WHAT YOU ARE ASKED TO DO:
Write out only the lines running from the one that contains "- opisat celkovu" to the end of the material, both ends included.
○ ○ ○
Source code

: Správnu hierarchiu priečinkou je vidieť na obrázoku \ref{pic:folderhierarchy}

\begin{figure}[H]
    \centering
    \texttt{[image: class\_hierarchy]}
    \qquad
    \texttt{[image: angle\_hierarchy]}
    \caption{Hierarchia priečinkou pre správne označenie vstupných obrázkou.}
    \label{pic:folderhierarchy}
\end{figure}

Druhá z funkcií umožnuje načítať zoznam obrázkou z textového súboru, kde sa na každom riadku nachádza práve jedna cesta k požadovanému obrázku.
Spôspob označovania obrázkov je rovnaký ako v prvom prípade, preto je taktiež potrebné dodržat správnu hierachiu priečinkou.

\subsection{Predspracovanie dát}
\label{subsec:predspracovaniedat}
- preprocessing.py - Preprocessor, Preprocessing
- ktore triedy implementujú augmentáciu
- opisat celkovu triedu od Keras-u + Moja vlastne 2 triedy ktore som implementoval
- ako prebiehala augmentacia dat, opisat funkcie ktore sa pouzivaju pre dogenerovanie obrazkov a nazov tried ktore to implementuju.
○ ○ ○
COMPLETED EXERCISE:
- opisat celkovu triedu od Keras-u + Moja vlastne 2 triedy ktore som implementoval
- ako prebiehala augmentacia dat, opisat funkcie ktore sa pouzivaju pre dogenerovanie obrazkov a nazov tried ktore to implementuju.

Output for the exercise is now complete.